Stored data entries
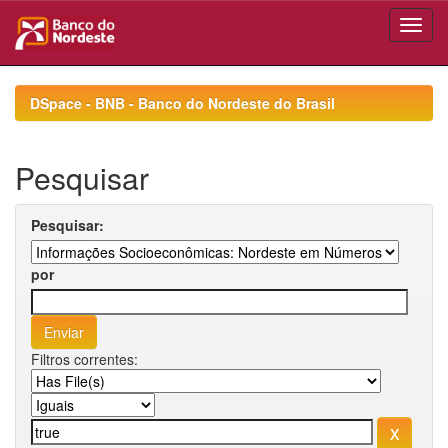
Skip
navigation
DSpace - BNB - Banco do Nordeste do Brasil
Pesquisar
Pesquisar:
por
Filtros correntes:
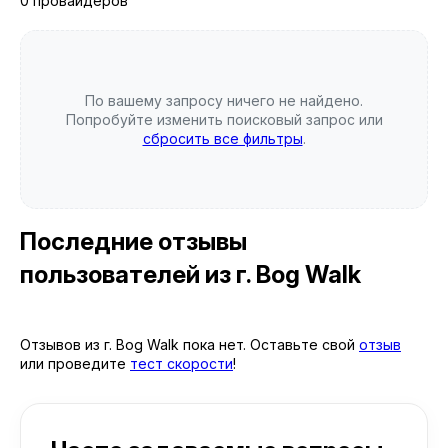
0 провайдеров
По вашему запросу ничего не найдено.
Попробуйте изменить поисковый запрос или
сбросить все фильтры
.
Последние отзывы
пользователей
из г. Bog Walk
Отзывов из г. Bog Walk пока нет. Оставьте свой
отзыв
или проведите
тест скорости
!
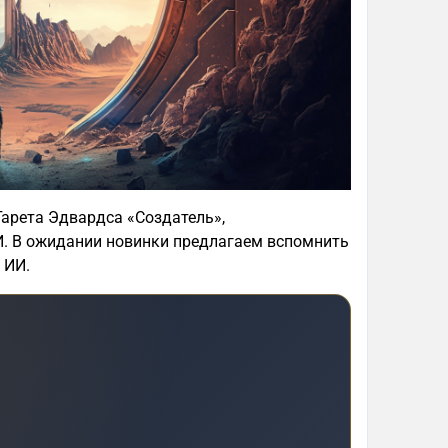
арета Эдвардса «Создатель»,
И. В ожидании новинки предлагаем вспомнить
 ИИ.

--

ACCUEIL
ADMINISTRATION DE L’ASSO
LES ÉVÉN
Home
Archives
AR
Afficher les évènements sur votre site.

DIRECTIONS: Return every line of the records above that contains the word "Walk".

SOLUTION TO THIS TASK:
из г. Bog Walk
Отзывов из г. Bog Walk пока нет. Оставьте свой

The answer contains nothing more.